COMPITI DA SVOLGERE —
(1) Nel brano sul processo ai Carbonari, quale nuova accusa fece introdurre l'Intendente corrompendo uno dei giudici?
(2) Riprendi il brano sul processo ai Carbonari dal punto in cui si interrompe.

ESTRATTO DELLA PAGINA —
○ ○ ○
A questo punto delle vicende entrò in scena un personaggio di grande astuzia che riuscì a rimandare il processo dei ribelli: l'avvocato Gaetano Bova, chiamato alla difesa dei Carbonari arrestati che propugnò la tesi dell'incompetenza del Consiglio di Guerra a giudicare i ribelli, poiché essi non erano stati trovati in flagranza di reato. Ciò secondo quanto stabilito da un decreto del '34 ancora in vigore nel Regno, che prevedeva l'istituzione di una Commissione Suprema per i reati di cospirazione e non, invece, un Consiglio di Guerra, idoneo a giudicare solo nel caso in cui l'imputato fosse stato sorpreso in flagranza di reato o trovato armato.
Si prospettava, così, una sicura vittoria per i ribelli, ma il vile Intendente giocò le sue carte e corruppe uno dei giudici affinché cambiasse l'accusa in 'avvelenamento', compiuto nel periodo in cui imperversava l'epidemia di colera. L'imputazione fu, inoltre, arricchita di circostanze talmente inverosimili da rendere grottesca l'intera costruzione della vicenda, ma ai fini pratici la nuova accusa condusse gli insorti dinanzi al Consiglio di Guerra, che emise condanne a morte per Pasquale Abate, Luigi Stumpo, Carmine Scarpelli, Luigi Belmonte e Luigi Clausi, mentre altri furono condannati ai ferri o rimandati alla Corte Criminale; in pochi furono rimessi in libertà sotto la sorveglianza della polizia.
L'esecuzione ebbe luogo nel Vallone di Rovito, dove i condannati furono tradotti seguendo la prassi prevista e fucilati come si conveniva per i reati di cospirazione. Il Vallone di Rovito, che fino a quel momento era stato uno spazio adibito alle esercitazioni militari, diveniva ora teatro di esecuzioni per i reati politici, luogo certamente più funzionale perché vicino alle carceri che allora erano situate nell'antistante Convento di Sant'Agostino.
○ ○ ○
DATI FORNITI —
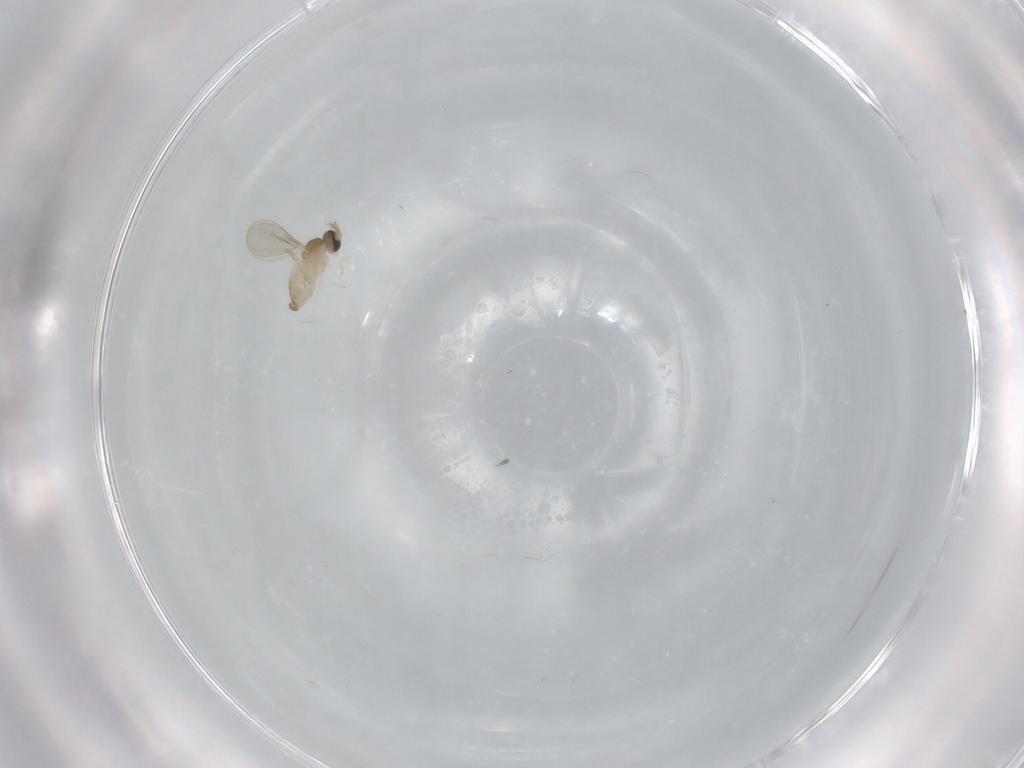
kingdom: Animalia
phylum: Arthropoda
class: Insecta
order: Diptera
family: Cecidomyiidae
○ ○ ○
RISPOSTE AI COMPITI —
(1) L'accusa di avvelenamento, compiuto nel periodo dell'epidemia di colera.

(2)
Il colera infierì in città fino al 1838, quando il nuovo Intendente Giuseppe Parisio nominò una commissione di studio per sconfiggere il morbo. Si decise di adottare una serie di provvedimenti igienici che allontanarono l'epidemia, un risultato che determinò il successo della politica sanitaria cosentina, tanto che essa divenne legge in diverse città del Regno.

Con la ritrovata salute, Cosenza riconquistò il suo ruolo di città inquieta, in breve ripresero ad agitarsi le idee liberali che preparano il terreno al moto del '44 ed allo sbarco in Calabria dei fratelli Bandiera.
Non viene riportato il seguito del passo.